Девочкой
кто-то родился девочкой в каком-то странном советском году
в маленьком городе где холодно все холодные
кормятся серыми макаронами и тушеной соленой капустой
с потолков свисают белые лампы-шары на длинных стеблях
за окном очень темно но неожиданно очень вкусными оказываются бублики с маком
если их есть на морозе по дороге из детского сада
любви нет нигде и ты это откуда-то знаешь и конечно не ждешь
в пять лет на улице Карла-Маркса и ты всегда будешь помнить белый свет облачного
неба невысокие зеленые кусты с жесткими листочками круг на земле ножичек в руке
узнаёшь что ты вообще-то даже не тот для кого сделали этот мир
Лида Юсупова.
девочкой
кто-то родился девочкой в каком-то странном советском году
в маленьком городе где холодно все холодные
кормятся серыми макаронами и тушеной соленой капустой
с потолков свисают белые лампы-шары на длинных стеблях
за окном очень темно но неожиданно очень вкусными оказываются бублики с маком
если их есть на морозе по дороге из детского сада
любви нет нигде и ты это откуда-то знаешь и конечно не ждешь
в пять лет на улице Карла-Маркса и ты всегда будешь помнить белый свет облачного
неба невысокие зеленые кусты с жесткими листочками круг на земле ножичек в руке
узнаёшь что ты вообще-то даже не тот для кого сделали этот мир
Лида Юсупова.
В этом городе, застывшем во времени, каждый день казался одинаковым, словно выцветшая фотография.
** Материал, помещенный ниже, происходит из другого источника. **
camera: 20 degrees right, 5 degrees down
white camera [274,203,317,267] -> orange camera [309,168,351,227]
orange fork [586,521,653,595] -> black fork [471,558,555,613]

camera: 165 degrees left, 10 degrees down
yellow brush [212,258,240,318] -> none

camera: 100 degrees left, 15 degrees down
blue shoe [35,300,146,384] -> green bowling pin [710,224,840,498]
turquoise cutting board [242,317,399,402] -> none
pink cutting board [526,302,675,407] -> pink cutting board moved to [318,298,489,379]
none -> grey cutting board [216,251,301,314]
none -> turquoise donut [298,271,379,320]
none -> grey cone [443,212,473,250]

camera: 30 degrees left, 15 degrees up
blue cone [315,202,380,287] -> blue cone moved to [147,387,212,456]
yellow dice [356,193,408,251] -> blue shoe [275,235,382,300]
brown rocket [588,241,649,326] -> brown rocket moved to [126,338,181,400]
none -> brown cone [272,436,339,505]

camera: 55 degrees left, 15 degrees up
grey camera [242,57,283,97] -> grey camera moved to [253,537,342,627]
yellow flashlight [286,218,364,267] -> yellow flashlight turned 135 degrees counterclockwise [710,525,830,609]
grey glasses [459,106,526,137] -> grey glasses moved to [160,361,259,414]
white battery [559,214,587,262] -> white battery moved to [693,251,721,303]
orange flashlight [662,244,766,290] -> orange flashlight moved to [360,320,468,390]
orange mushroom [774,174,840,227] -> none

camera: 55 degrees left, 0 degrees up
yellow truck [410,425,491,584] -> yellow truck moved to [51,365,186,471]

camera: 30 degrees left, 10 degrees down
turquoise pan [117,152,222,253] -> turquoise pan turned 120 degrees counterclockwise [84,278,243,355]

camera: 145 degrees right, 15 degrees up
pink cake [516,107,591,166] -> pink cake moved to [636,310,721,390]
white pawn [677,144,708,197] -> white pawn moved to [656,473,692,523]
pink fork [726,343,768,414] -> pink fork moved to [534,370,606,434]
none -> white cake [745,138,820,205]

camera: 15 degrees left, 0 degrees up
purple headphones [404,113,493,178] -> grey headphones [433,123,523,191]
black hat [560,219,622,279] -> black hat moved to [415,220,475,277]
Зимы длились бесконечно, покрывая улицы толстым слоем снега, который скрипел под ногами, заглушая звуки мира. Серые макароны, переваренные до состояния каши, и тушеная соленая капуста, чья кисловатость въедалась в память, были единственным утешением в скудном рационе. Лампы-шары, свисающие с потолков, отбрасывали тусклый, призрачный свет, делая комнаты еще более унылыми. За окном, когда солнце давно скрывалось за горизонтом, мир погружался в густую, непроглядную тьму, и только редкие фонари выхватывали из нее силуэты деревьев, похожих на корявые пальцы.
Но даже в этой серости находилось место для маленьких радостей. Бублики с маком, купленные на последние копейки, казались настоящим сокровищем. Их хрустящая корочка и сладковатая начинка, особенно на морозе, когда воздух обжигал легкие, становились символом чего-то настоящего, чего-то, что можно почувствовать. Дорога из детского сада, полная сугробов и ледяных горок, превращалась в маленькое приключение. Стояла на морозе, держа в руке теплый бублик, и казалось, что этот момент – единственное, что имеет значение.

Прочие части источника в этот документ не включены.